Segment Start: Available data
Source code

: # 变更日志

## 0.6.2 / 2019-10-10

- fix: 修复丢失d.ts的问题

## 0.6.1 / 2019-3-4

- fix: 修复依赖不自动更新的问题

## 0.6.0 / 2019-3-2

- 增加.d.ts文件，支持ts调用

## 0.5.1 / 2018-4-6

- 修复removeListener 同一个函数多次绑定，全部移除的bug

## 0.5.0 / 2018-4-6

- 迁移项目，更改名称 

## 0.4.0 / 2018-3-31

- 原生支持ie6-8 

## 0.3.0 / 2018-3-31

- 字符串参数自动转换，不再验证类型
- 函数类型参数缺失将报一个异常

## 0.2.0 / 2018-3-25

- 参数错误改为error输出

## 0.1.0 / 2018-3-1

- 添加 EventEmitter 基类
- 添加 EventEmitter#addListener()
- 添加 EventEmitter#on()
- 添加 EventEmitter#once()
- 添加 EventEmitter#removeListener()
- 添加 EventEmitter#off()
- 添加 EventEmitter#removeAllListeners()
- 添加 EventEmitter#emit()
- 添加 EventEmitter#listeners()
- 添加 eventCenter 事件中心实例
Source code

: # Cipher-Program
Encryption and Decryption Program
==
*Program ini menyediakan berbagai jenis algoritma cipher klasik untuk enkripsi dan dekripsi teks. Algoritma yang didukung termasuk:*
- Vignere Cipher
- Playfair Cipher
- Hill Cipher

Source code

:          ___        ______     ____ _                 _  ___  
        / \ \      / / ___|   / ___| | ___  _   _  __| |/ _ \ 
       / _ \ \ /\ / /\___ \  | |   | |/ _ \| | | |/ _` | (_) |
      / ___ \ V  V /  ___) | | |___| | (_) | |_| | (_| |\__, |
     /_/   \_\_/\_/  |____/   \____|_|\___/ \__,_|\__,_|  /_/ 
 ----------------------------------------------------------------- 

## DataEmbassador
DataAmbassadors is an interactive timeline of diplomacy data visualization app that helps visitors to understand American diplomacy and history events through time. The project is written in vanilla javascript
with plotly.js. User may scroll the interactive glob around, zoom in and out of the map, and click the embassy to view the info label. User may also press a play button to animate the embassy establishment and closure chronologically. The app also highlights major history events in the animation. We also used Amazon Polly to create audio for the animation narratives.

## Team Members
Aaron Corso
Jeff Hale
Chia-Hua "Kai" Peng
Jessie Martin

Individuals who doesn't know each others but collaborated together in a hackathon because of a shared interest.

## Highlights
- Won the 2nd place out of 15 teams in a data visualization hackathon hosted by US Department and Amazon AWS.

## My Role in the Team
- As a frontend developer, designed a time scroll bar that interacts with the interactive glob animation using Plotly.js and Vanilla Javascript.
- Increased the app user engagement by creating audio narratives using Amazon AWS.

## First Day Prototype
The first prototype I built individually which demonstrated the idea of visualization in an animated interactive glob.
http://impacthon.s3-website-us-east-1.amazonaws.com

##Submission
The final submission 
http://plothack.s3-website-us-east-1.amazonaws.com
Segment End: Available data
> **Try it**
Write out all of the material above again, renaming each "Source code" to "Source text" and keeping every other part unchanged.

> **Solved problem**
Source text

: # 变更日志

## 0.6.2 / 2019-10-10

- fix: 修复丢失d.ts的问题

## 0.6.1 / 2019-3-4

- fix: 修复依赖不自动更新的问题

## 0.6.0 / 2019-3-2

- 增加.d.ts文件，支持ts调用

## 0.5.1 / 2018-4-6

- 修复removeListener 同一个函数多次绑定，全部移除的bug

## 0.5.0 / 2018-4-6

- 迁移项目，更改名称 

## 0.4.0 / 2018-3-31

- 原生支持ie6-8 

## 0.3.0 / 2018-3-31

- 字符串参数自动转换，不再验证类型
- 函数类型参数缺失将报一个异常

## 0.2.0 / 2018-3-25

- 参数错误改为error输出

## 0.1.0 / 2018-3-1

- 添加 EventEmitter 基类
- 添加 EventEmitter#addListener()
- 添加 EventEmitter#on()
- 添加 EventEmitter#once()
- 添加 EventEmitter#removeListener()
- 添加 EventEmitter#off()
- 添加 EventEmitter#removeAllListeners()
- 添加 EventEmitter#emit()
- 添加 EventEmitter#listeners()
- 添加 eventCenter 事件中心实例
Source text

: # Cipher-Program
Encryption and Decryption Program
==
*Program ini menyediakan berbagai jenis algoritma cipher klasik untuk enkripsi dan dekripsi teks. Algoritma yang didukung termasuk:*
- Vignere Cipher
- Playfair Cipher
- Hill Cipher

Source text

:          ___        ______     ____ _                 _  ___  
        / \ \      / / ___|   / ___| | ___  _   _  __| |/ _ \ 
       / _ \ \ /\ / /\___ \  | |   | |/ _ \| | | |/ _` | (_) |
      / ___ \ V  V /  ___) | | |___| | (_) | |_| | (_| |\__, |
     /_/   \_\_/\_/  |____/   \____|_|\___/ \__,_|\__,_|  /_/ 
 ----------------------------------------------------------------- 

## DataEmbassador
DataAmbassadors is an interactive timeline of diplomacy data visualization app that helps visitors to understand American diplomacy and history events through time. The project is written in vanilla javascript
with plotly.js. User may scroll the interactive glob around, zoom in and out of the map, and click the embassy to view the info label. User may also press a play button to animate the embassy establishment and closure chronologically. The app also highlights major history events in the animation. We also used Amazon Polly to create audio for the animation narratives.

## Team Members
Aaron Corso
Jeff Hale
Chia-Hua "Kai" Peng
Jessie Martin

Individuals who doesn't know each others but collaborated together in a hackathon because of a shared interest.

## Highlights
- Won the 2nd place out of 15 teams in a data visualization hackathon hosted by US Department and Amazon AWS.

## My Role in the Team
- As a frontend developer, designed a time scroll bar that interacts with the interactive glob animation using Plotly.js and Vanilla Javascript.
- Increased the app user engagement by creating audio narratives using Amazon AWS.

## First Day Prototype
The first prototype I built individually which demonstrated the idea of visualization in an animated interactive glob.
http://impacthon.s3-website-us-east-1.amazonaws.com

##Submission
The final submission 
http://plothack.s3-website-us-east-1.amazonaws.com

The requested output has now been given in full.